Stalagmus. — Un autre remplacera celui que j’aurai tué.

Géta. — Quand je t’écoute, je me demande pourquoi tu agis.

Stalagmus. — J’ai commencé d’agir. Je dois continuer. Mais quiconque entre dans l’action juste est promis à la défaite et à la mort.

Géta. — Oui, ils se jetteront sur toi, lâches et nombreux, meute de chiens contre le sanglier acculé. Bientôt des chaînes lourdes immobiliseront tes mains. Alors tu ne seras plus libre.

Stalagmus. — La vraie liberté n’est pas dans les mains, mais dans l’esprit.

Géta. — Pourquoi donc frappes-tu de tes mains ?
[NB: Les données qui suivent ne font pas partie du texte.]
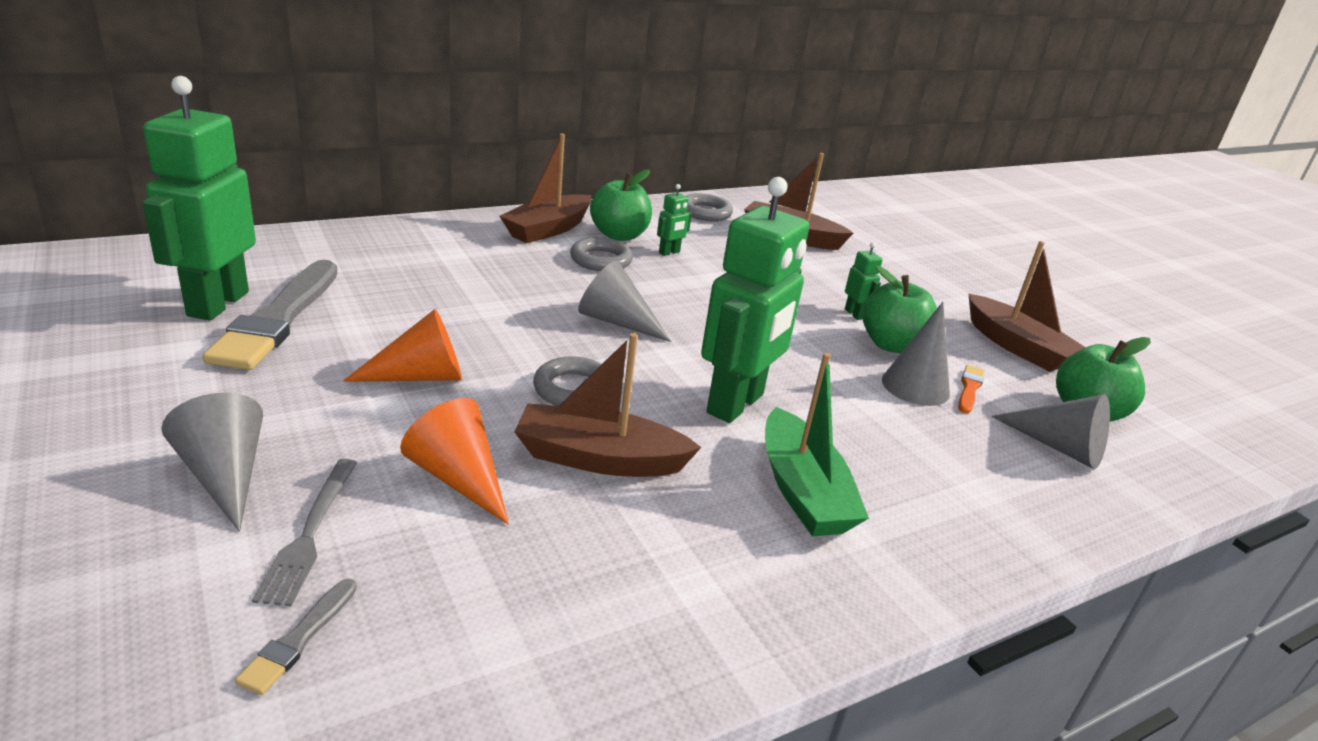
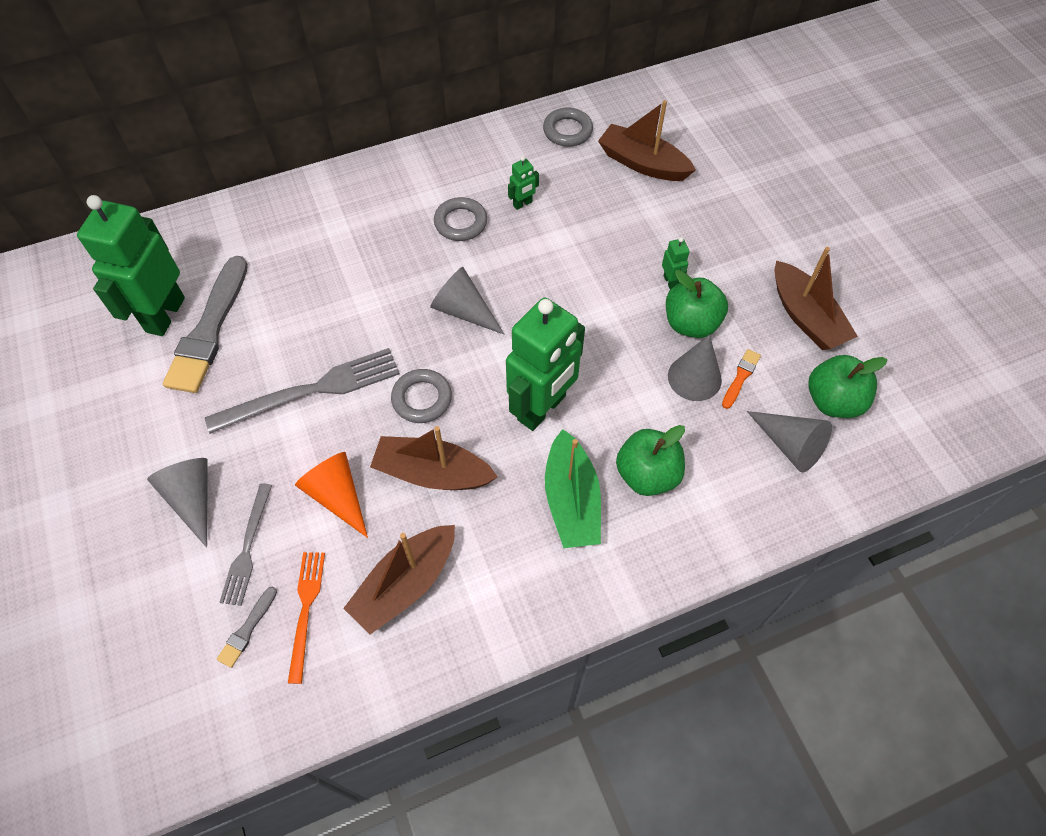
camera: 10 degrees right, 30 degrees up
orange cone [343,309,462,382] -> grey fork [205,348,400,434]
brown boat [500,134,592,243] -> brown boat moved to [343,525,455,635]
green apple [590,170,652,241] -> green apple moved to [616,425,685,496]
none -> orange fork [288,552,325,684]

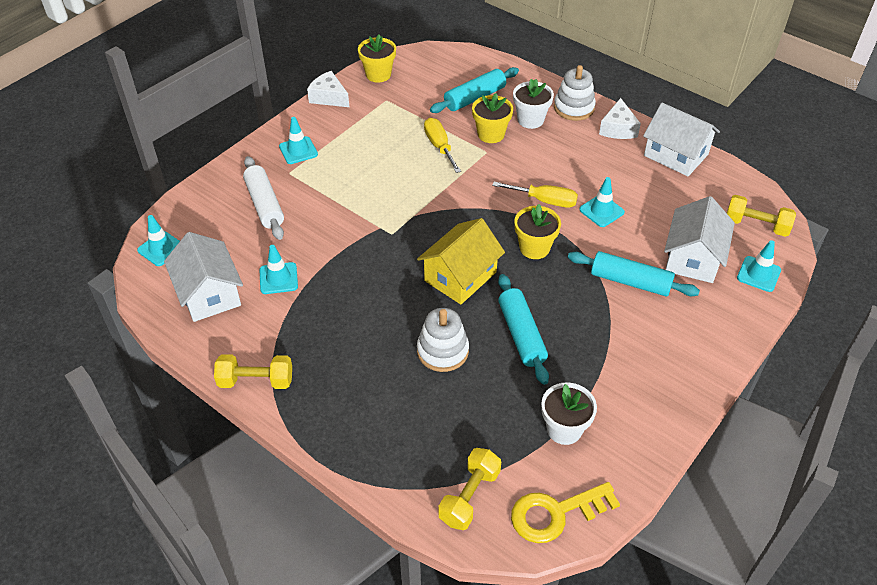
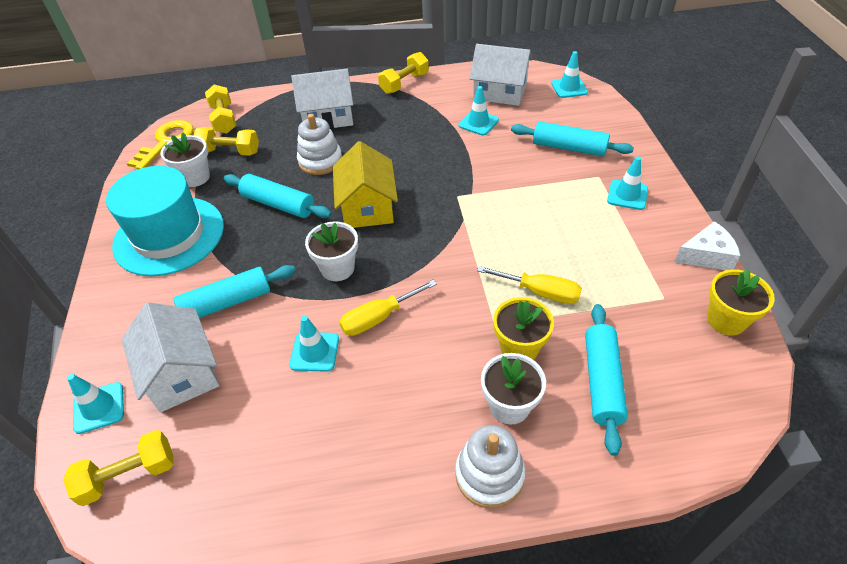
camera: 135 degrees right, 0 degrees up
white rolling pin [243,156,284,240] -> turquoise rolling pin [511,121,634,157]
yellow flower pot [514,204,561,259] -> white flower pot [305,222,358,281]
white cheese [599,98,641,139] -> none
white house [643,103,720,176] -> white house moved to [291,69,353,129]
none -> turquoise hat [106,166,224,276]
none -> yellow dumbbell [194,127,259,156]

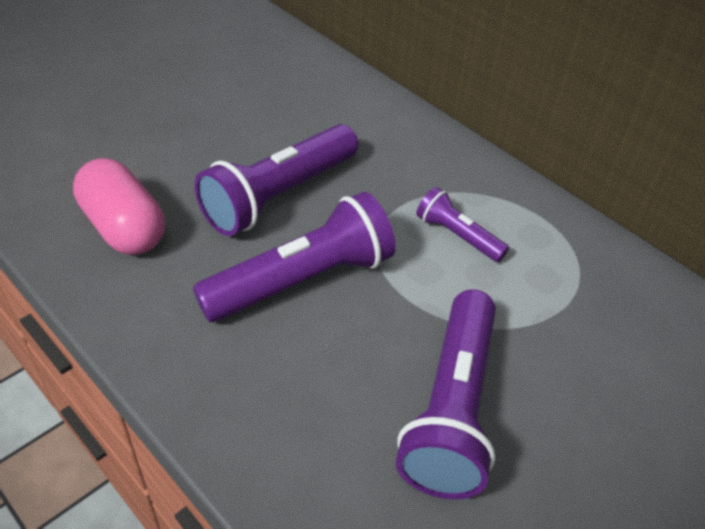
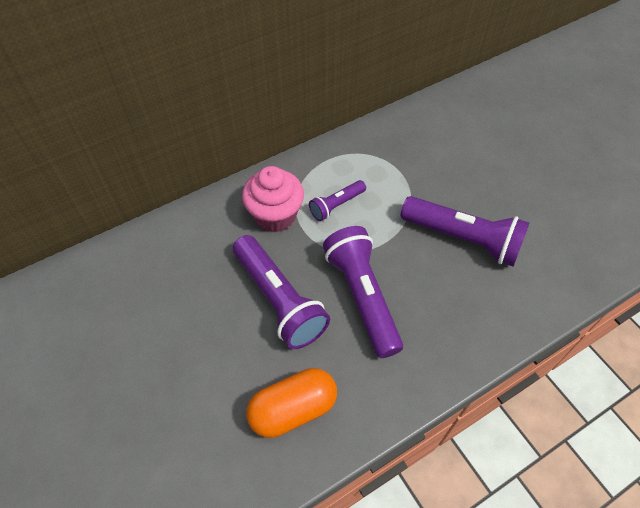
camera: 75 degrees left, 10 degrees up
pink capsule [73,158,165,255] -> orange capsule [246,368,337,438]
none -> pink cupcake [242,166,304,232]

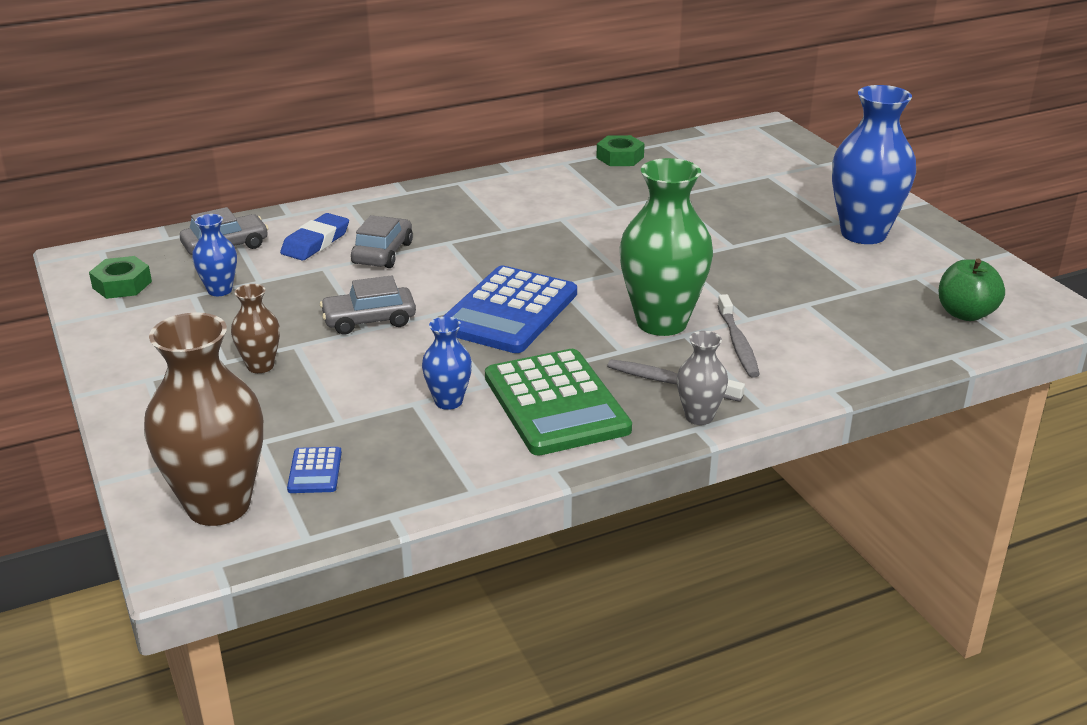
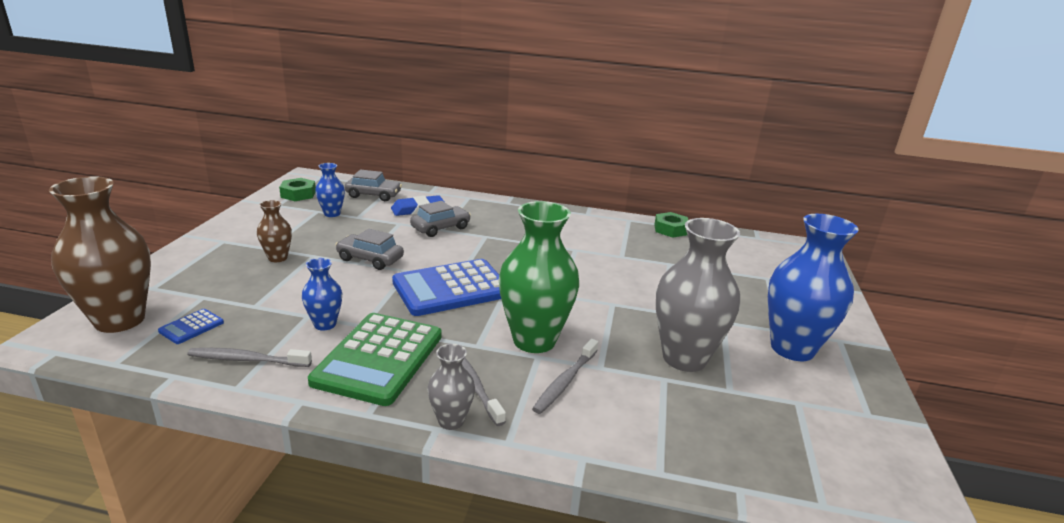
camera: 35 degrees right, 5 degrees down
green apple [938,259,1005,321] -> none
none -> grey toothbrush [188,348,312,367]
none -> grey vase [656,218,740,372]

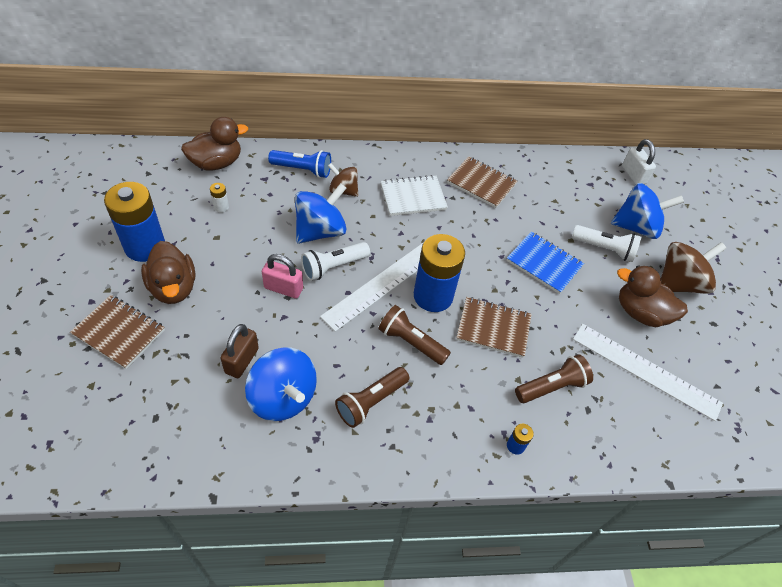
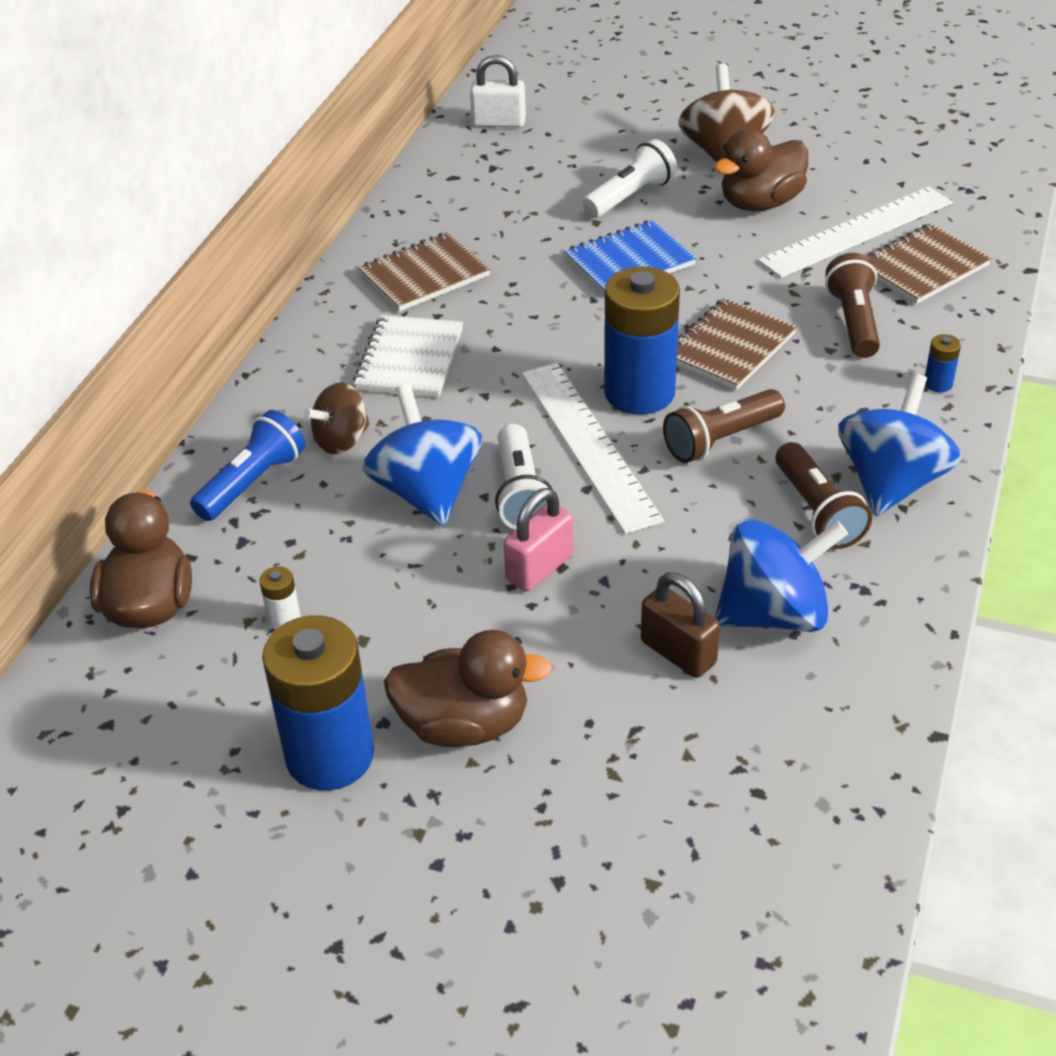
camera: 60 degrees left, 10 degrees down
brown notebook [70,295,165,369] -> brown notebook moved to [865,223,992,304]
blue spinning top [611,183,684,239] -> blue spinning top moved to [838,373,961,516]

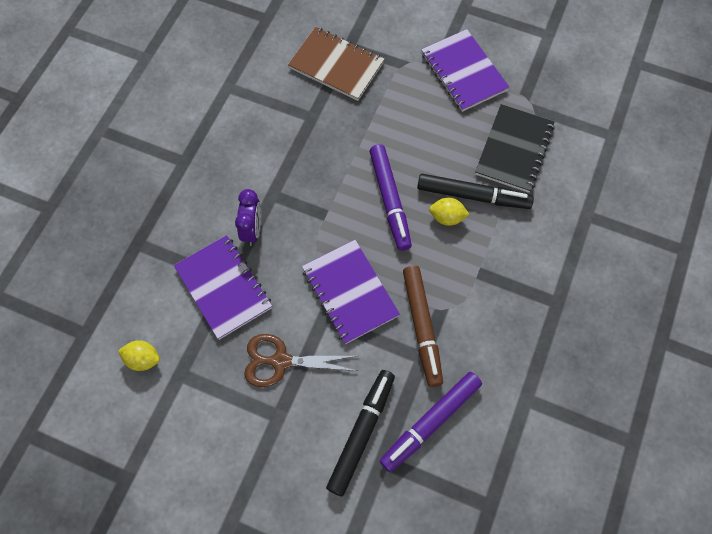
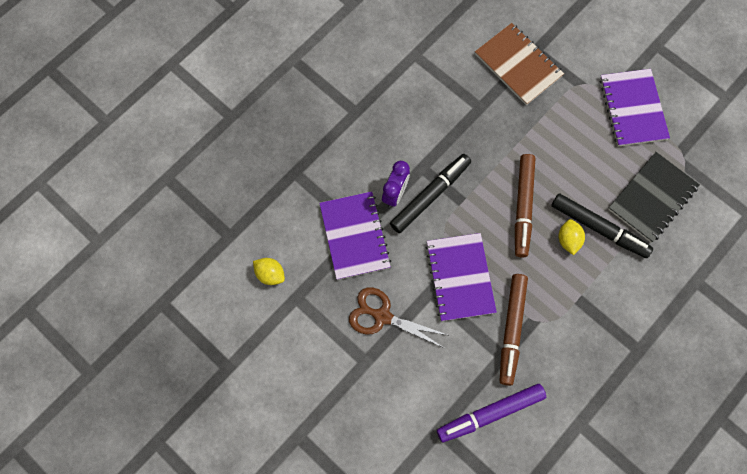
camera: 20 degrees right, 5 degrees up
black marker [326,370,395,496] -> black marker moved to [390,154,471,233]
purple marker [369,144,412,251] -> brown marker [515,154,535,257]
yellow lemon [429,198,470,226] -> yellow lemon turned 60 degrees clockwise [559,219,585,255]

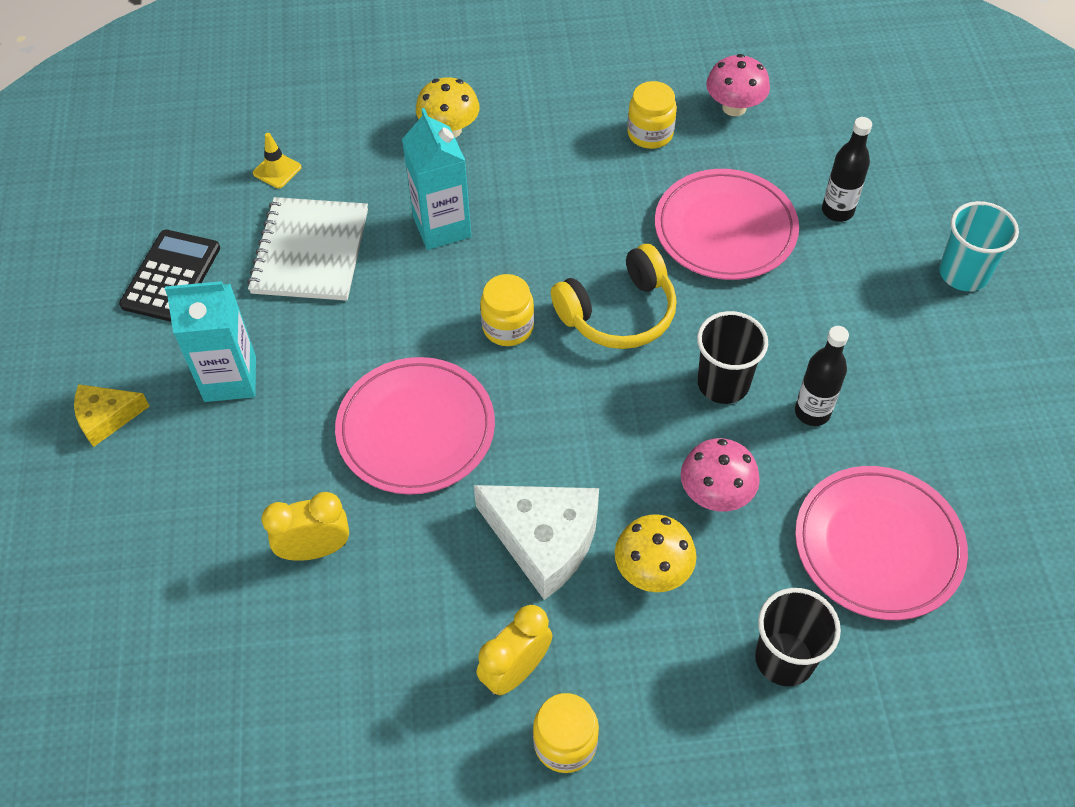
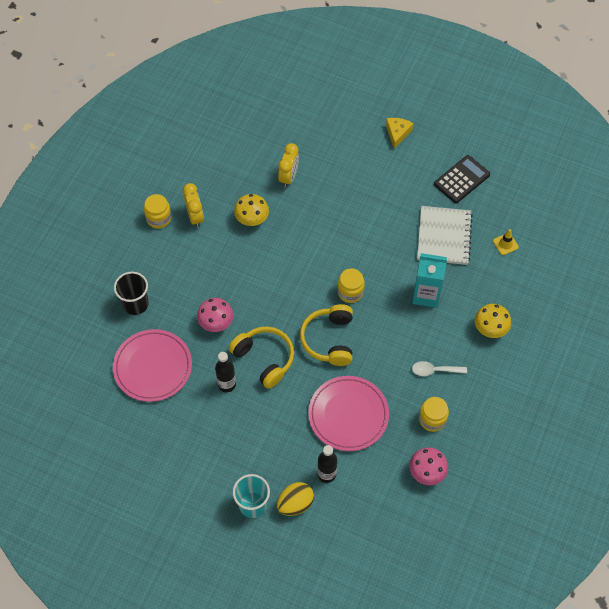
camera: 120 degrees right, 5 degrees up
black calculator [119,229,220,322] -> black calculator turned 90 degrees counterclockwise [434,155,490,203]
turquoise carton [165,281,256,402] -> none
white notebook [247,197,368,301] -> white notebook turned 60 degrees clockwise [417,206,473,265]
pink plate [335,357,495,495] -> none
white cheese [474,485,599,600] -> none
yellow mushroom [615,514,697,592] -> yellow mushroom moved to [234,194,269,226]
black cup [697,311,768,404] -> yellow headphones [229,326,294,389]
none -> yellow egg [277,482,314,516]
none -> white spoon [412,361,467,376]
Stalagmus. — Mon âme s’exprime par les moyens qu’elle a. Privée d’instruments, nul n’entendra plus son langage. En quoi ma pensée en sera-t-elle changée ?

Géta. — Tu m’étonnes.

Stalagmus. — J’ai commencé une phrase que je dois continuer. Mon premier geste est, sur une pente, un commencement de course qui entraîne la descente jusqu’au bas ou jusqu’à l’obstacle. Mes mains ne se renieront pas en cessant, avant qu’on les réduise à l’impuissance, d’exécuter les condamnations prononcées par mon esprit. Mais peut-être je regrette d’avoir obéi une première fois à mes mains.

Géta. — Ton geste est d’un jeune homme ; tes paroles sont d’un vieillard. Pour que je n’entende plus tes paroles, je fuis avec, dans mes yeux, l’encouragement de ton geste. (Il s’incline, prend la main de Stalagmus, la porte à ses lèvres.) Adieu, marche à ton noble destin. (Il fait un pas vers une autre porte.) Moi, je vais à mon sort passionné. Je cours, dans le tumulte de cette heure, posséder Emilia et la tuer… Après ces deux joies ivres, qu’on fasse de moi ce qu’on voudra.

Stalagmus et Géta sortent par les deux portes de côté, tandis que des soldats entrent par la porte du fond et que le rideau tombe.